- Genre: Drama
- Written by: George Kay
- Directed by: Jim Field Smith
- Starring: David Tennant; Mark Bonnar; Margarita Levieva; Neil Maskell;
- Composer: Gabriel Prokofiev
- Original language: English
- No. of episodes: 4

Production
- Executive producers: Patrick Spence; Josephine Zapata Genetay; Lucy Bedford; George Kay; Jim Field Smith; David Tennant;
- Producers: Chris May; Richard Kerbaj;
- Cinematography: Ed Moore
- Editors: David Webb, Robert Frost
- Production companies: ITV Studios; Tiger Aspect; Viaplay; Livedrop;

Original release
- Network: ITV ITVX
- Release: 15 December 2022

= Litvinenko (TV series) =

British Television series

Litvinenko is a 2022 four-part British television mini-series based on real events, about the 2006 poisoning of Alexander Litvinenko in London. It stars David Tennant as Litvinenko and Margarita Levieva as his wife Marina Litvinenko. Made for ITVX by Tiger Aspect, the series was directed by Jim Field Smith, and written by George Kay. It premiered on 15 December 2022.

....

#### YOUR TASK
List every production company credited in the Litvinenko series overview above.

[Dataset entries]
....

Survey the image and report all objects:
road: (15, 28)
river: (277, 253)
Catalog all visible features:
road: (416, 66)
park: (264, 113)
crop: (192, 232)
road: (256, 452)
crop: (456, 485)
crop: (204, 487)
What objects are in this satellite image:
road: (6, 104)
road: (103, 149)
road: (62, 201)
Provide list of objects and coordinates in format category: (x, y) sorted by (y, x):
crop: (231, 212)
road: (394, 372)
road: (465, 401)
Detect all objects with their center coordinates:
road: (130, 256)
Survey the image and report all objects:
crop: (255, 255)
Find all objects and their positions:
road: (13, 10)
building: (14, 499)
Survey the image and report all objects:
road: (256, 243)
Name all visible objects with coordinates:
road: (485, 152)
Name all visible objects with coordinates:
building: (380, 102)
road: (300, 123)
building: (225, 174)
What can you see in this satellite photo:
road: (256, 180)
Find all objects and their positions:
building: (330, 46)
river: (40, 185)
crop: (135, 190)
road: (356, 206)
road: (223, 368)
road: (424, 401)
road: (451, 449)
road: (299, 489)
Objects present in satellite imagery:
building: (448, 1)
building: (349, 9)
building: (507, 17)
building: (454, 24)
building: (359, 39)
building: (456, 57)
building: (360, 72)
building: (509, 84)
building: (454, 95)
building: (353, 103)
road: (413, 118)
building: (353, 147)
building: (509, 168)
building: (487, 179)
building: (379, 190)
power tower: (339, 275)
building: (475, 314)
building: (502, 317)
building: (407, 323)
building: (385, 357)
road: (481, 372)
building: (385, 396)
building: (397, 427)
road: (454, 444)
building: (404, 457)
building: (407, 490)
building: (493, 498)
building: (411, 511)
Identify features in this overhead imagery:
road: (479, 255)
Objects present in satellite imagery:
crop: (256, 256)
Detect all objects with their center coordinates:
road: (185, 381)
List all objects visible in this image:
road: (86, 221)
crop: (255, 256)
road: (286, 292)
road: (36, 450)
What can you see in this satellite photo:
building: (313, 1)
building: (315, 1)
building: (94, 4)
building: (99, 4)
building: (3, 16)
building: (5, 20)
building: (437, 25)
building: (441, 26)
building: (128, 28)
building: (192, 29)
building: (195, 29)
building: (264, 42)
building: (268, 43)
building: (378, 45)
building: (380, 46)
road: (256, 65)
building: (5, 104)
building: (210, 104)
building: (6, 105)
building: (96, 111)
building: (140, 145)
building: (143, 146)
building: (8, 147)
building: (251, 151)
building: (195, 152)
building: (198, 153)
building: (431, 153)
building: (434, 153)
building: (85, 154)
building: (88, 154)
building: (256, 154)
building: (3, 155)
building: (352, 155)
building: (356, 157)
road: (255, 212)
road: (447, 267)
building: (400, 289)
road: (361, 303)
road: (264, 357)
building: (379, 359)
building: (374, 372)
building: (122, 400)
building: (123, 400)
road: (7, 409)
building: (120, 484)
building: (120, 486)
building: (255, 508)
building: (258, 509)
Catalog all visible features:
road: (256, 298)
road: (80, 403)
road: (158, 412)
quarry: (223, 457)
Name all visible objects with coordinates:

....

#### EXPECTED OUTPUT
ITV Studios, Tiger Aspect, Viaplay, Livedrop